Thursday, September 24, 2009

Back to Health Care Reform: What is Insurance Anyway?

I've taken a couple weeks off from posting about health care reform, but this week I'm preaching on it, so it's very much on my mind. Of course, sermon writing and blog writing are two very different things, so I'm writing this in hopes that it will get some of the stuff I'm feeling out of the way and I can get down to writing a real sermon tomorrow. That will be focusing on the moral issues of health care reform--our moral obligation as a society in how we deal with suffering, for example.

So today, you get how I really feel about insurance. I got in an argument with a friend recently about what the purpose of insurance is/should be. I think maybe she was arguing what it is, and I was arguing what it should be.

Essentially, what I believe insurance should be is it should be a capitalist system wherein we essentially socialize a system--we spread costs that would be unbearable for any individual person across a whole group. We collect insurance premiums in order to pay for those costs. Then, when the unbearable cost strikes you, you use your insurance.

What insurance is, in our country, is a company that works as best as it can to collect your money and give you nothing in return. This is true for every type of insurance, but particularly true for health care, and particularly egregious, since this impacts not just wealth but life itself.

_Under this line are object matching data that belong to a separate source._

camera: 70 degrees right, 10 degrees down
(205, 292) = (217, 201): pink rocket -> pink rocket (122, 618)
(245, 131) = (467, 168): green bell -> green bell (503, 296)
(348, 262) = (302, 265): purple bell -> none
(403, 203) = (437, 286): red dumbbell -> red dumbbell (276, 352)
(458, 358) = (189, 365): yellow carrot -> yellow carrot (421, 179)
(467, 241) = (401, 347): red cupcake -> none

The first problem with all insurance is that if you use it, your rates go up.

So, take for example automobile insurance. Anyone reading this ever decide not to report a legitimate claim for a small item because it might affect your rate? The idea that actually needing your insurance then moves your costs upwards, for any kind of insurance, is a negation of what insurance should really be about, in my definition of insurance.

The second problem with all insurance is that if you've needed it in the past, they will either deny you insurance or charge really high rates.

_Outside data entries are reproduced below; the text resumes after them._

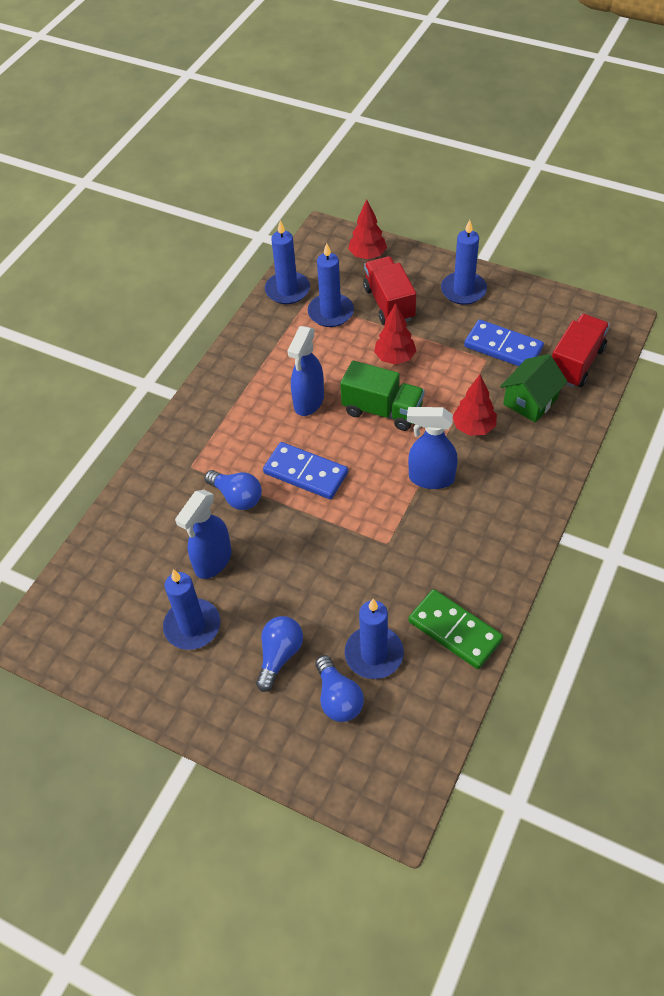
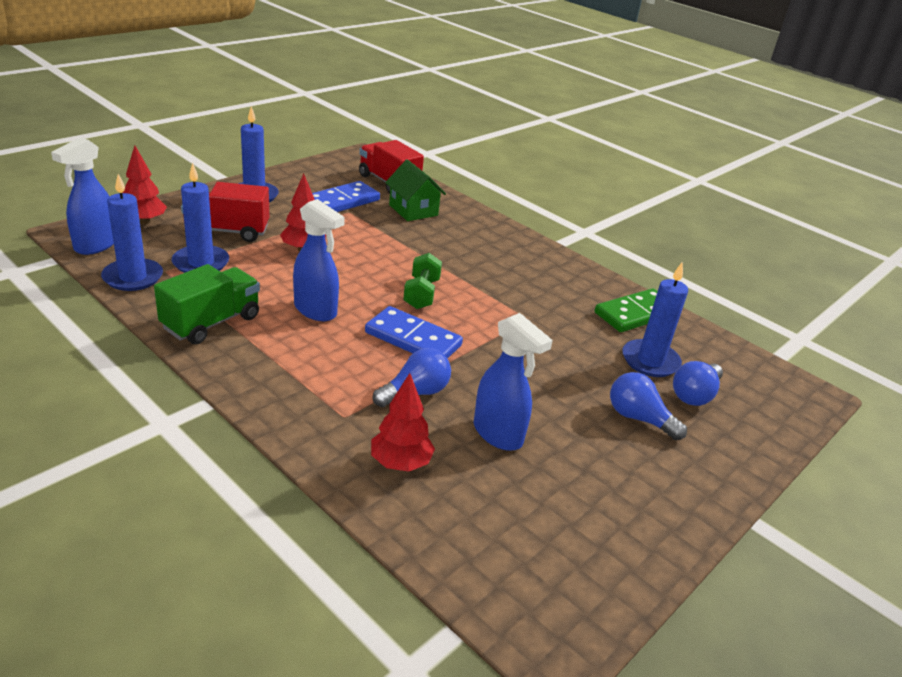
camera: 80 degrees left, 20 degrees down
(192, 626) = (583, 473): blue candle -> none
(305, 473) = (413, 339): blue domino -> blue domino turned 75 degrees clockwise
(338, 698) = (694, 395): blue light bulb -> blue light bulb turned 135 degrees clockwise
(377, 457) = (421, 294): none -> green dumbbell
(382, 410) = (365, 275): green truck -> green truck (211, 322)
(430, 478) = (465, 276): blue spray bottle -> blue spray bottle (95, 245)
(473, 427) = (422, 240): red tree -> red tree (400, 463)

The third problem with insurance is that if you look like you're likely to need it, your rates will go up.

Back to automobile insurance, this means that if you have a long commute, a car that's too old or too new or too pricey, or if you are under a certain age or over a certain age, or if your car is red, or if you have any number of variables that make you more risky, you will pay more.

It's bad enough when it's your car insurance, or your housing insurance, or your life insurance, but when it's your health insurance, it takes a major toll.

The fourth problem with insurance is that the insurance company will try and limit what they could possibly have to cover as much as possible.

So, if it's housing insurance, this means if you're in an area that floods, they will not cover floods. If you are in an area that is high crime, it will not cover break-ins. As much as possible, they want to avoid covering anything that could be considered "an act of God," or anything that could be considered your own fault. What does that leave? As far as the insurance companies are concerned, hopefully nothing.

The fifth problem with insurance is that there's often not enough competition.

So for health insurance, for example, only one company in Michigan was required to provide me with health insurance--Blue Cross Blue Shield. And therefore they had no competition for my money, and I had to take whatever terms and costs they offered.

Calling this a health care crisis in our country isn't really accurate--it's a health insurance crisis. Our health insurance system no longer does what we need it to do. It's broken. It always was broken, because it was the wrong answer to the problem, but the cracks in it have gotten wider.

The reason why it is so broken? Greed. I firmly believe that the bottom line in health care insurance is a financial bottom line--how can we make the most money? What we need is a moral and ethical and compassionate bottom line--how can we help people the most?

Even calling this a health insurance crisis isn't accurate enough, perhaps. It's a compassion crisis.